We are seeing rising temperatures on the planet as we see fever in humans infected with the SARS-CoV-2 virus. We see difficulties in the Earth’s air quality as we see humans struggling to breathe. The Earth’s circulatory water system is increasingly polluted and malfunctioning with droughts and storms. We see the impairment of all life systems on the planet, as we see soaring extinction rates of all types of living beings, from insects to aquatic plants and animals, to birds and frogs.
As COVID-19 has travelled through many communities and lands, we have seen the disparities in its impact, along the lines of age, race and socio-economic status. Our worsening planetary health is showing similar disparities in its impact on human health, with the most severely affected being the most marginalized and oppressed communities. Climate change is already having a greater impact in the Global South, with poorer countries and regions of the world sustaining the greatest impacts to their societies.
Fighting the Intruder Different from a Thousand Cuts
However, the illness process itself is a bit different than the illness besetting the planet. COVID-19 is caused by a microbe, foreign to the human body. The human then reacts to fight this intruder via its immune system. This immune reaction, in combination with the effects of the virus, produces a cascade of chemical reactions creating the symptoms of fever, fatigue, cough and more, until either the virus is no longer able to survive, or the human host is no longer able to fight the onslaught.
The earth, on the other hand, is dying the death of a thousand cuts at the hands of one of its own organisms. These cuts are individually small and seem inconsequential, but together they are disastrous. A clear-cut here, an open pit mine there, and tar sand here, a hydroelectric dam there – the wounds and scars are easily seen. The Earth’s life force in the form of nature’s biodiversity is being drained, and slowly but surely bleeding out.
We are seeing the earth’s systems reacting to this onslaught, with a changing climate resulting in increasing temperatures, droughts, and storms.

****

▶ Assignment A
Rewrite the part of the text on planetary health and COVID-19 that begins at the words "We are seeing rising" and stops after "birds and frogs.", with "SARS-CoV-2 virus" changed to "novel coronavirus".
▶ Assignment B
According to the text on planetary health and COVID-19, what causes COVID-19?
▶ Assignment C
Pick up the text on planetary health and COVID-19 at the point where it stops and keep writing it.

****

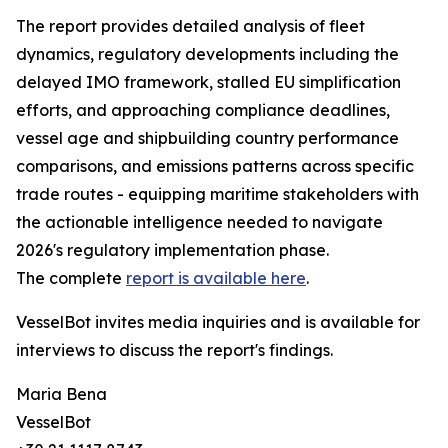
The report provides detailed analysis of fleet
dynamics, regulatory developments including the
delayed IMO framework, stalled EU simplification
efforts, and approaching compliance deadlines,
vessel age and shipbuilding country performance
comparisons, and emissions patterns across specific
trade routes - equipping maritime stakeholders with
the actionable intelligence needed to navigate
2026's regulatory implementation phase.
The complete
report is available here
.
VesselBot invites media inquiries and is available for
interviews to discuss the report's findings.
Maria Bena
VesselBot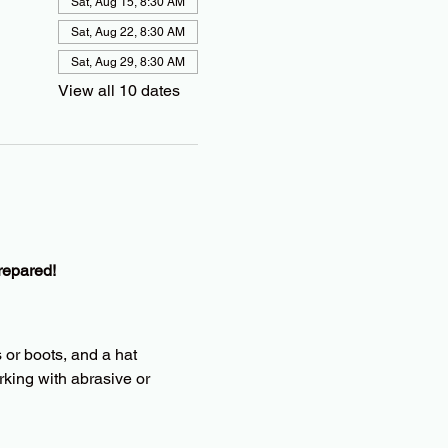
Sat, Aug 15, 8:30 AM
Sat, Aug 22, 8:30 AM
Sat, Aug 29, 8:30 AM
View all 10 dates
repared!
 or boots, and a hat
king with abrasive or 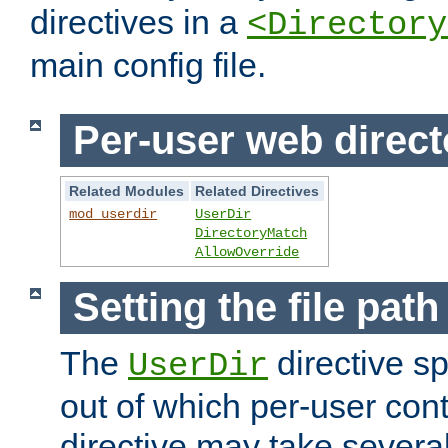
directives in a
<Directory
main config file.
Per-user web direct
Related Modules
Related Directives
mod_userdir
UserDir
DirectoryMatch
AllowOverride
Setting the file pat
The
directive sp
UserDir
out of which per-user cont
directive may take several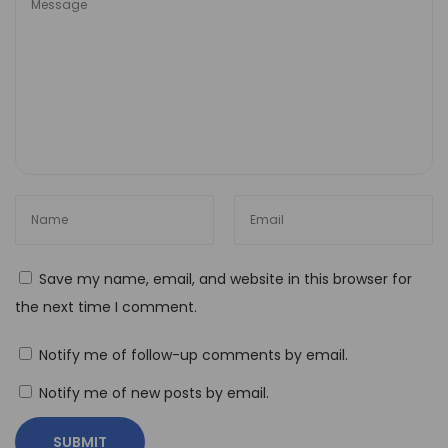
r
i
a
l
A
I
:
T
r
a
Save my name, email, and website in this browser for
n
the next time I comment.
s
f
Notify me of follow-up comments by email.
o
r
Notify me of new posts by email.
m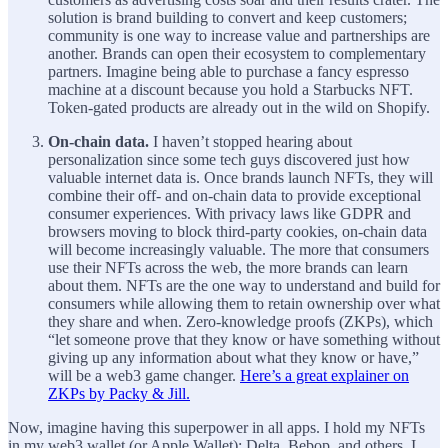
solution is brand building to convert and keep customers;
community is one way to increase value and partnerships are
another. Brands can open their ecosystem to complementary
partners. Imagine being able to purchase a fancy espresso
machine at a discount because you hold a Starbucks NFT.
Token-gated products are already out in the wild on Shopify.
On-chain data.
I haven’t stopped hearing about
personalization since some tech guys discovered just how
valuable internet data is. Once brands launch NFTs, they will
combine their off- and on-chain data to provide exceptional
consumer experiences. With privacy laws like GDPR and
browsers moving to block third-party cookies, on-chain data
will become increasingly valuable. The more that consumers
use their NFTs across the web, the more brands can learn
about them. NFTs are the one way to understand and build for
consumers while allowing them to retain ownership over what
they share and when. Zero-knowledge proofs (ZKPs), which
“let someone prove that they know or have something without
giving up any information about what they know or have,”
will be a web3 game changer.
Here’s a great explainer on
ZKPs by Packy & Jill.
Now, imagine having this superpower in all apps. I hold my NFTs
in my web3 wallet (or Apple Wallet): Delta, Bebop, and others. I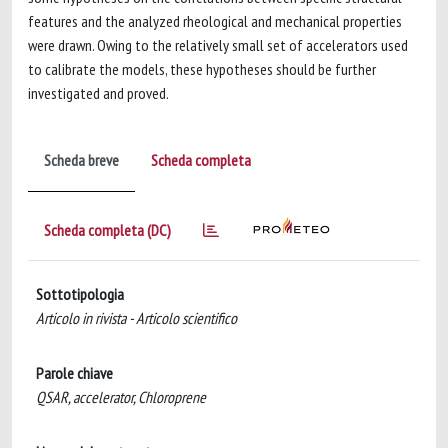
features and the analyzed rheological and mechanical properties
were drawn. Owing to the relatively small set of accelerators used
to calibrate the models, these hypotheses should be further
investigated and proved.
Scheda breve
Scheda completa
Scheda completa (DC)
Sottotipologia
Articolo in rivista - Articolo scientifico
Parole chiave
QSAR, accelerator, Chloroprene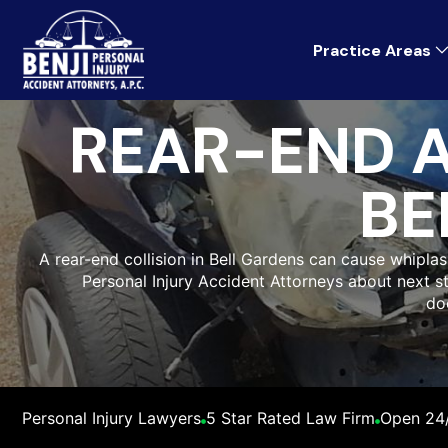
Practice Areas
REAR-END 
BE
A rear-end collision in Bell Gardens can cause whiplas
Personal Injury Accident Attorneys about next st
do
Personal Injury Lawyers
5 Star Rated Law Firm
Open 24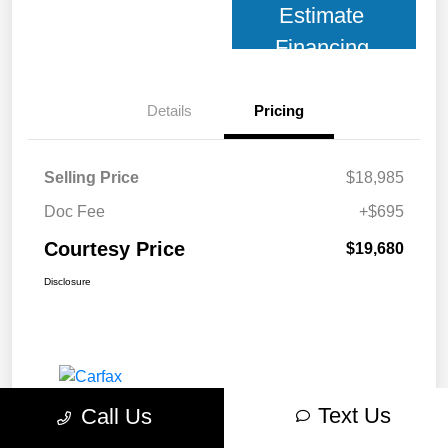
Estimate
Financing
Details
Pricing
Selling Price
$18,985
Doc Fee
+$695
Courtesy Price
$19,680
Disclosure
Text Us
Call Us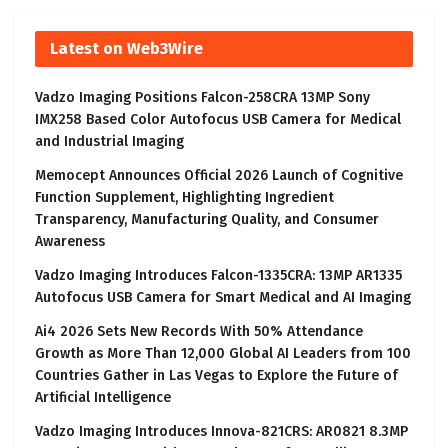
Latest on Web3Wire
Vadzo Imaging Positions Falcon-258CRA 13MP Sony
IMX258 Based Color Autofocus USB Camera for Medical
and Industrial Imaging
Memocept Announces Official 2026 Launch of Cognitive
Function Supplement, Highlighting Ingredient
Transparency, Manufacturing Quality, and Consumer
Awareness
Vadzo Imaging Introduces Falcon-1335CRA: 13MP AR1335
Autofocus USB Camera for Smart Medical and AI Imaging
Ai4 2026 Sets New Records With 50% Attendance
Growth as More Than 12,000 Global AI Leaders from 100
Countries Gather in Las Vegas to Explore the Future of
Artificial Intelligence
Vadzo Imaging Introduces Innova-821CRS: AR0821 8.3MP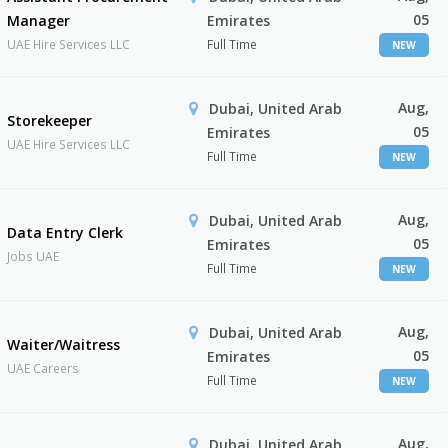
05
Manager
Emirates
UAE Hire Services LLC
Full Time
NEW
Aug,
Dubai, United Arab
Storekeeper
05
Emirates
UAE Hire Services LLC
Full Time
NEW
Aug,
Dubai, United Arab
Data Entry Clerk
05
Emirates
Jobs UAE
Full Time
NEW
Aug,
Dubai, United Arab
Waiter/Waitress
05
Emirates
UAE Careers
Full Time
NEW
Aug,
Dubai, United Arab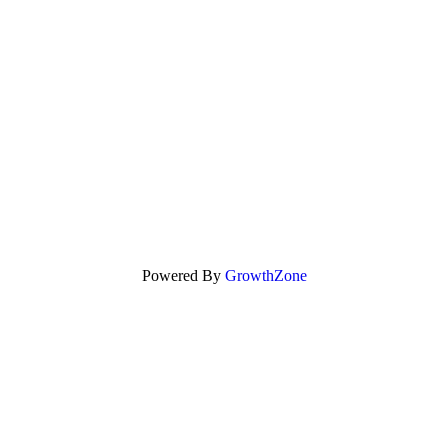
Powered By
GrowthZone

****

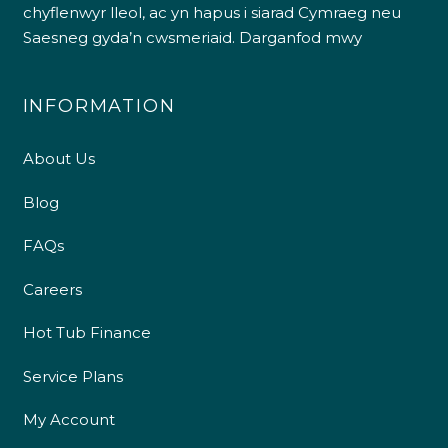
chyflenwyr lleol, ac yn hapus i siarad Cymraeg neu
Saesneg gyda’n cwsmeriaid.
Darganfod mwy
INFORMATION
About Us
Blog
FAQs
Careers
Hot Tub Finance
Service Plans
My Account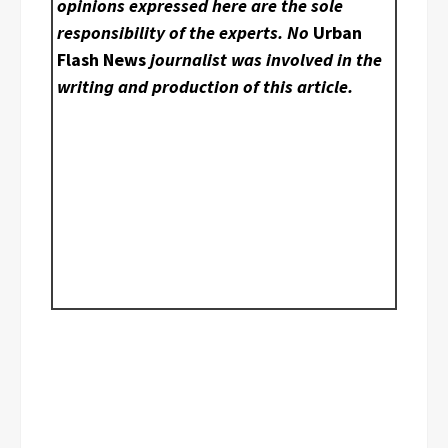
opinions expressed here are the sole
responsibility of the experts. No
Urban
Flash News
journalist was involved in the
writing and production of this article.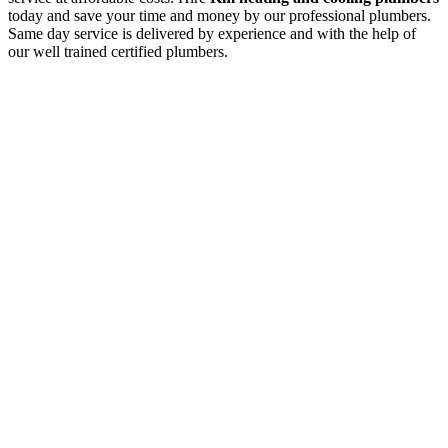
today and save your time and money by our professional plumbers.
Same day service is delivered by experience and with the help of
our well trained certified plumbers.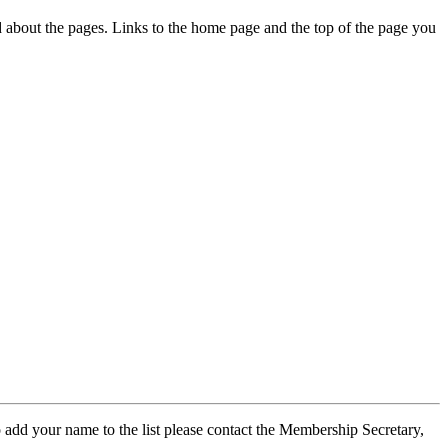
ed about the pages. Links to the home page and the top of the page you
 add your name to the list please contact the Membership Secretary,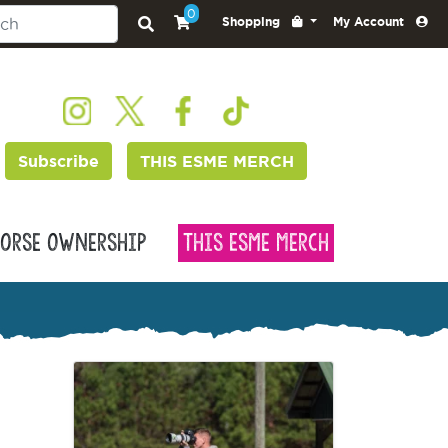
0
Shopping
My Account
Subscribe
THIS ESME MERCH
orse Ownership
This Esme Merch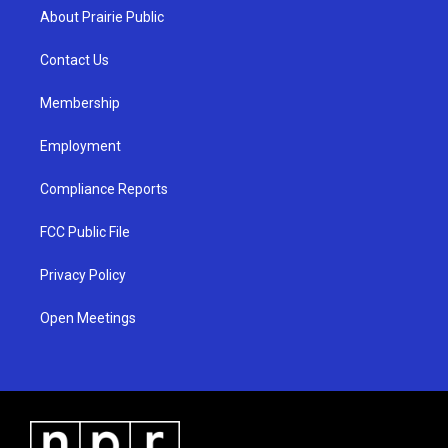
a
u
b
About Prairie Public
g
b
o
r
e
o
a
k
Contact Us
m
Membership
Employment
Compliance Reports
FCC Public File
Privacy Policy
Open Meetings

****

▶ Answer box A
We are seeing rising temperatures on the planet as we see fever in humans infected with the novel coronavirus. We see difficulties in the Earth’s air quality as we see humans struggling to breathe. The Earth’s circulatory water system is increasingly polluted and malfunctioning with droughts and storms. We see the impairment of all life systems on the planet, as we see soaring extinction rates of all types of living beings, from insects to aquatic plants and animals, to birds and frogs.

▶ Answer box B
A microbe that is foreign to the human body.

▶ Answer box C
Climate change, like the fever of COVID-19, is not the disease itself but only a symptom of the underlying disease. Treating this symptom alone will not save the planet, just as only treating the fever may not save a human life from COVID-19. A treatment of the underlying disease is instead required. For planetary health, this means a deep comprehensive look at our way of living, and a shift in our understanding of our place in this world, as well as our relationship to our natural environment.
We need to recognize that we are part and parcel of nature, and inseparable from it. We need to recognize that when we harm the natural world, we are also harming ourselves. When we compromise the health of our planet and it’s intricate complex systems, we are also compromising our own health. We need to better appreciate our place in the web of life, and our interdependence on the Earth’s billions of living and non-living beings. At this point, Earth is our only possible home. From this beautiful Earth comes our sources of life: our food, our water, our air.
As a family physician practicing in the Lower Mainland, I am relieved to see the waning of the first wave of COVID-19. At the same time, I have concerns about the impact of a second wave on my patients, and also about another building health crisis. Planetary health and human health are intertwined and inextricably linked. We must act now to minimize climate change and come up with a recovery plan for Earth.